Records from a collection
——
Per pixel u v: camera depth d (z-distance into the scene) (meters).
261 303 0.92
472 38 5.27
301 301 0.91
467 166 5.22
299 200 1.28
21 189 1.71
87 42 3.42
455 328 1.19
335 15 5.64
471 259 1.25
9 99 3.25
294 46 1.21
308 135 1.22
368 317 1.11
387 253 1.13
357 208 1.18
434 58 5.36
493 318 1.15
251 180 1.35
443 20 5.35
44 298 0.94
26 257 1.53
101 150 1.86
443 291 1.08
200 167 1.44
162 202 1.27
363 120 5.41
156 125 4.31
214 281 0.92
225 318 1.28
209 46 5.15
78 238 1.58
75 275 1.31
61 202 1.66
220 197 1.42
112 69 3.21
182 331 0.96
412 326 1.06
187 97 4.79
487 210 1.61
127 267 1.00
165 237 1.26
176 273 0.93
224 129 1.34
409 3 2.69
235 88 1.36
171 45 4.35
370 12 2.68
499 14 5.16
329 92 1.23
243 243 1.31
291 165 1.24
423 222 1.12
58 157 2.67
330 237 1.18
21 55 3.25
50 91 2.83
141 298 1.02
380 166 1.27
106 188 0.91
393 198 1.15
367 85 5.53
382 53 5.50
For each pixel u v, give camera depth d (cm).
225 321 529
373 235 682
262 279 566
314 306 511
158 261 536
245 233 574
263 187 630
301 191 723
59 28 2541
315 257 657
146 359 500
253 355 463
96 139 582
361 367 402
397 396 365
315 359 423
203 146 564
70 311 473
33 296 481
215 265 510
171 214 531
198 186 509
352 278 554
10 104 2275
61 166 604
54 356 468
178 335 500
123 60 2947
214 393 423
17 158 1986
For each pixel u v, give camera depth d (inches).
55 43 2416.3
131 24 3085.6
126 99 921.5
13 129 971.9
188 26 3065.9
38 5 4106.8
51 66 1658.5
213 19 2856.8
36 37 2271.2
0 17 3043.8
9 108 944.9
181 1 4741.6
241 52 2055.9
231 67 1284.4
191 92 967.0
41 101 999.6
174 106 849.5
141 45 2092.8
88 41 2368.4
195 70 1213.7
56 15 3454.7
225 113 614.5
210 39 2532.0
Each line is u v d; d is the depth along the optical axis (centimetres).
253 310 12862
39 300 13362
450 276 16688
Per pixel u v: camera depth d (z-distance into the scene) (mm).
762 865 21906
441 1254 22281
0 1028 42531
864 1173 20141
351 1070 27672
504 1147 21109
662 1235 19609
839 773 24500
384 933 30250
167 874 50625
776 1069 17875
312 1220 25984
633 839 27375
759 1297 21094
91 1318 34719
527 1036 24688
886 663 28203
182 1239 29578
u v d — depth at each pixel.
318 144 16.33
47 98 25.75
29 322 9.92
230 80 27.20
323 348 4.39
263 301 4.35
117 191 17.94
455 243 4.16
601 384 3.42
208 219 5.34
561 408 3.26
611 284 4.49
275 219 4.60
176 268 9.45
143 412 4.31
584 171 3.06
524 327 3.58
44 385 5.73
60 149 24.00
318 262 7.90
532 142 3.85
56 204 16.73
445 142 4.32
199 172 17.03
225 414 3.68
——
# About this exercise
Write down every line of the data exactly as it appears above.

# Your solution
Per pixel u v: camera depth d (z-distance into the scene) (meters).
261 303 0.92
472 38 5.27
301 301 0.91
467 166 5.22
299 200 1.28
21 189 1.71
87 42 3.42
455 328 1.19
335 15 5.64
471 259 1.25
9 99 3.25
294 46 1.21
308 135 1.22
368 317 1.11
387 253 1.13
357 208 1.18
434 58 5.36
493 318 1.15
251 180 1.35
443 20 5.35
44 298 0.94
26 257 1.53
101 150 1.86
443 291 1.08
200 167 1.44
162 202 1.27
363 120 5.41
156 125 4.31
214 281 0.92
225 318 1.28
209 46 5.15
78 238 1.58
75 275 1.31
61 202 1.66
220 197 1.42
112 69 3.21
182 331 0.96
412 326 1.06
187 97 4.79
487 210 1.61
127 267 1.00
165 237 1.26
176 273 0.93
224 129 1.34
409 3 2.69
235 88 1.36
171 45 4.35
370 12 2.68
499 14 5.16
329 92 1.23
243 243 1.31
291 165 1.24
423 222 1.12
58 157 2.67
330 237 1.18
21 55 3.25
50 91 2.83
141 298 1.02
380 166 1.27
106 188 0.91
393 198 1.15
367 85 5.53
382 53 5.50
For each pixel u v, give camera depth d (cm).
225 321 529
373 235 682
262 279 566
314 306 511
158 261 536
245 233 574
263 187 630
301 191 723
59 28 2541
315 257 657
146 359 500
253 355 463
96 139 582
361 367 402
397 396 365
315 359 423
203 146 564
70 311 473
33 296 481
215 265 510
171 214 531
198 186 509
352 278 554
10 104 2275
61 166 604
54 356 468
178 335 500
123 60 2947
214 393 423
17 158 1986
For each pixel u v, give camera depth d (inches).
55 43 2416.3
131 24 3085.6
126 99 921.5
13 129 971.9
188 26 3065.9
38 5 4106.8
51 66 1658.5
213 19 2856.8
36 37 2271.2
0 17 3043.8
9 108 944.9
181 1 4741.6
241 52 2055.9
231 67 1284.4
191 92 967.0
41 101 999.6
174 106 849.5
141 45 2092.8
88 41 2368.4
195 70 1213.7
56 15 3454.7
225 113 614.5
210 39 2532.0
Each line is u v d; d is the depth along the optical axis (centimetres).
253 310 12862
39 300 13362
450 276 16688
Per pixel u v: camera depth d (z-distance into the scene) (mm).
762 865 21906
441 1254 22281
0 1028 42531
864 1173 20141
351 1070 27672
504 1147 21109
662 1235 19609
839 773 24500
384 933 30250
167 874 50625
776 1069 17875
312 1220 25984
633 839 27375
759 1297 21094
91 1318 34719
527 1036 24688
886 663 28203
182 1239 29578
u v d — depth at each pixel.
318 144 16.33
47 98 25.75
29 322 9.92
230 80 27.20
323 348 4.39
263 301 4.35
117 191 17.94
455 243 4.16
601 384 3.42
208 219 5.34
561 408 3.26
611 284 4.49
275 219 4.60
176 268 9.45
143 412 4.31
584 171 3.06
524 327 3.58
44 385 5.73
60 149 24.00
318 262 7.90
532 142 3.85
56 204 16.73
445 142 4.32
199 172 17.03
225 414 3.68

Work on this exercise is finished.